Stored records:
((

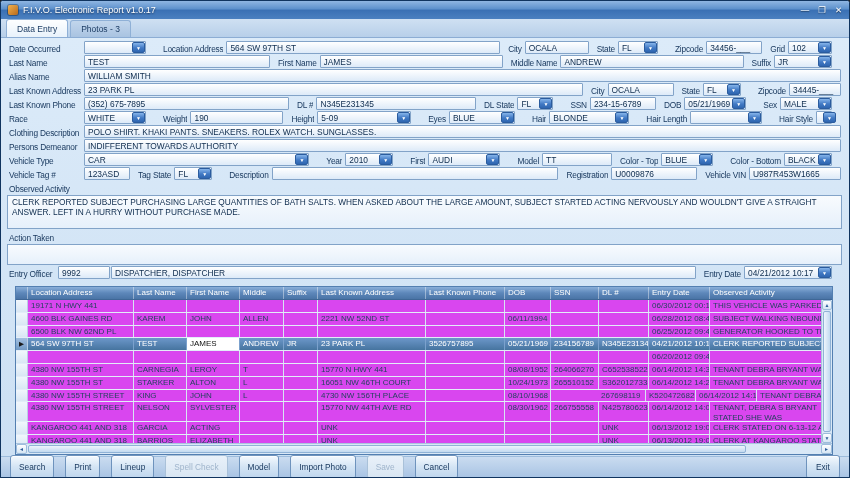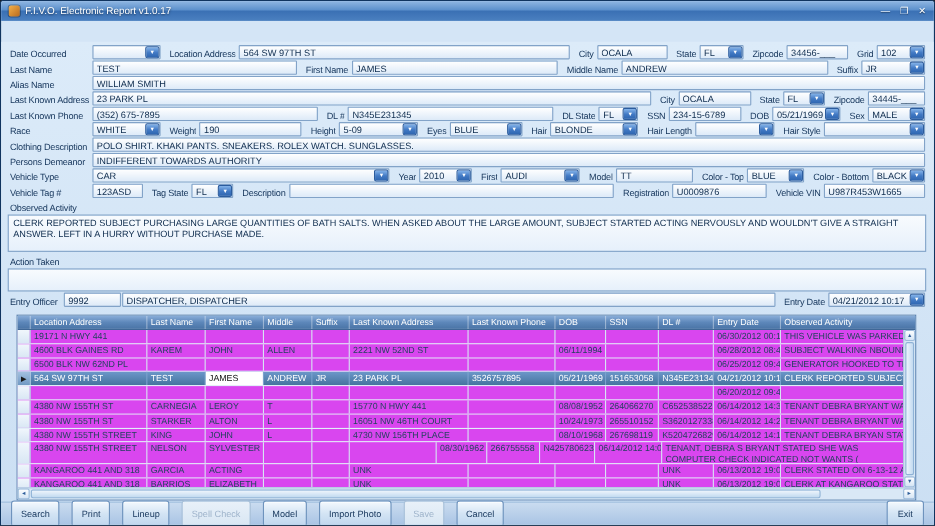--- a/index.html
+++ b/index.html
@@ -98,6 +98,10 @@
     </span>
   </div>
 
+  <div class="tabstrip">
+    <div class="tab active">Data Entry</div>
+    <div class="tab">Photos - 3</div>
+  </div>
 
   <div class="body">
     <div class="formarea" id="formarea">

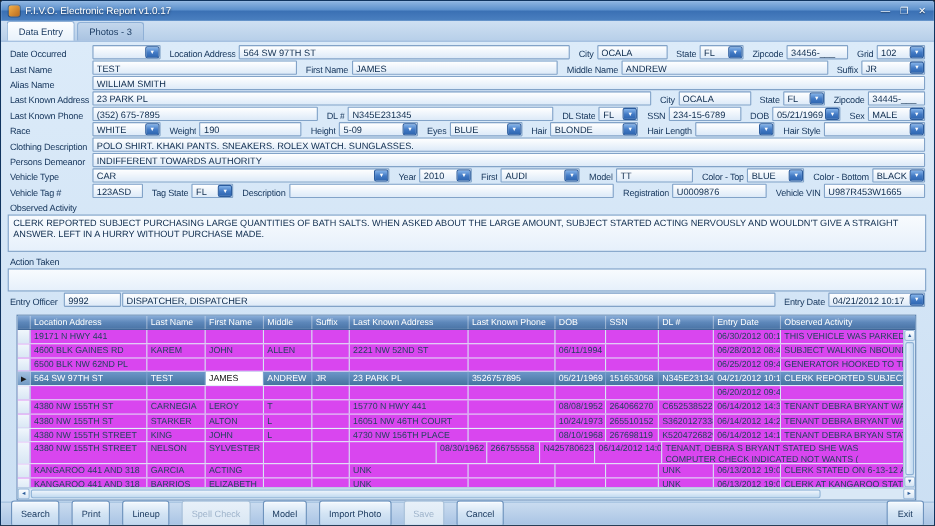--- a/index.html
+++ b/index.html
@@ -33,7 +33,7 @@
   .fld{height:13px;border:1px solid #82a3c8;background:linear-gradient(#ffffff,#ddeaf8);
     font-size:8.4px;color:#0d2b4d;padding:0 3px;font-family:inherit;min-width:0;border-radius:1px;outline:none;margin-right:1px;}
   .combo{height:13px;border:1px solid #82a3c8;background:linear-gradient(#ffffff,#ddeaf8);
-    display:flex;align-items:center;border-radius:1px;min-width:0;margin-right:1px;flex-shrink:0;}
+    display:flex;align-items:center;border-radius:1px;min-width:0;margin-right:10px;flex-shrink:0;}
   .cval{flex:1;font-size:8.4px;color:#0d2b4d;padding:0 3px;white-space:nowrap;overflow:hidden;min-width:0;}
   .carrow{width:13px;align-self:stretch;flex-shrink:0;
     background:linear-gradient(#85b4ea,#4179c4 55%,#2f66b0);border:1px solid #2b5c9e;border-radius:2px;

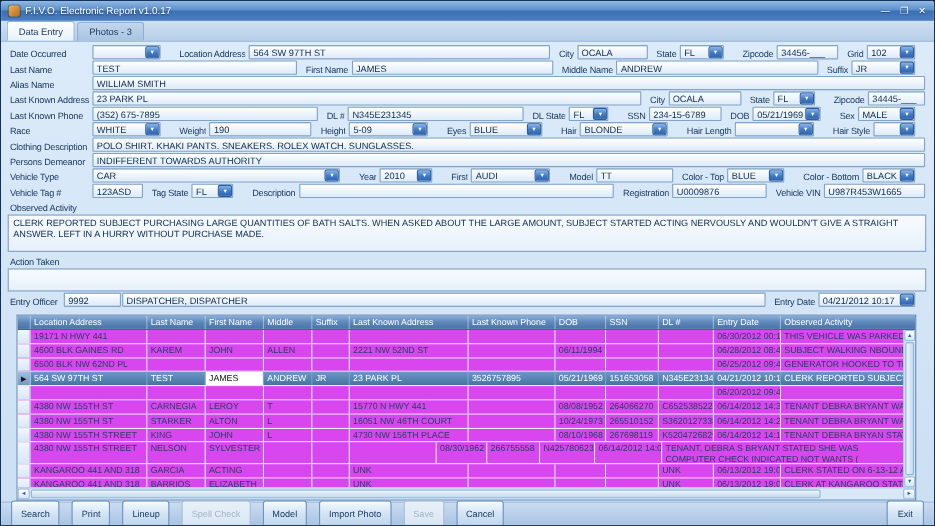--- a/index.html
+++ b/index.html
@@ -190,7 +190,7 @@
           <span class="flabel">Weight</span>
           <input class="fld" type="text" value="190" style="width: 93px;">
           <span class="flabel">Height</span>
-          <div class="combo" style="width: 72px;">
+          <div class="combo" style="width: 94px;">
             <span class="cval">5-09</span>
             <span class="carrow">▼</span>
           </div>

))

* WHAT IS REQUIRED
Return every entry word for word, but drop any pictures.

* TASK RESULT
--- a/index.html
+++ b/index.html
@@ -98,6 +98,10 @@
     </span>
   </div>
 
+  <div class="tabstrip">
+    <div class="tab active">Data Entry</div>
+    <div class="tab">Photos - 3</div>
+  </div>
 
   <div class="body">
     <div class="formarea" id="formarea">

--- a/index.html
+++ b/index.html
@@ -33,7 +33,7 @@
   .fld{height:13px;border:1px solid #82a3c8;background:linear-gradient(#ffffff,#ddeaf8);
     font-size:8.4px;color:#0d2b4d;padding:0 3px;font-family:inherit;min-width:0;border-radius:1px;outline:none;margin-right:1px;}
   .combo{height:13px;border:1px solid #82a3c8;background:linear-gradient(#ffffff,#ddeaf8);
-    display:flex;align-items:center;border-radius:1px;min-width:0;margin-right:1px;flex-shrink:0;}
+    display:flex;align-items:center;border-radius:1px;min-width:0;margin-right:10px;flex-shrink:0;}
   .cval{flex:1;font-size:8.4px;color:#0d2b4d;padding:0 3px;white-space:nowrap;overflow:hidden;min-width:0;}
   .carrow{width:13px;align-self:stretch;flex-shrink:0;
     background:linear-gradient(#85b4ea,#4179c4 55%,#2f66b0);border:1px solid #2b5c9e;border-radius:2px;

--- a/index.html
+++ b/index.html
@@ -190,7 +190,7 @@
           <span class="flabel">Weight</span>
           <input class="fld" type="text" value="190" style="width: 93px;">
           <span class="flabel">Height</span>
-          <div class="combo" style="width: 72px;">
+          <div class="combo" style="width: 94px;">
             <span class="cval">5-09</span>
             <span class="carrow">▼</span>
           </div>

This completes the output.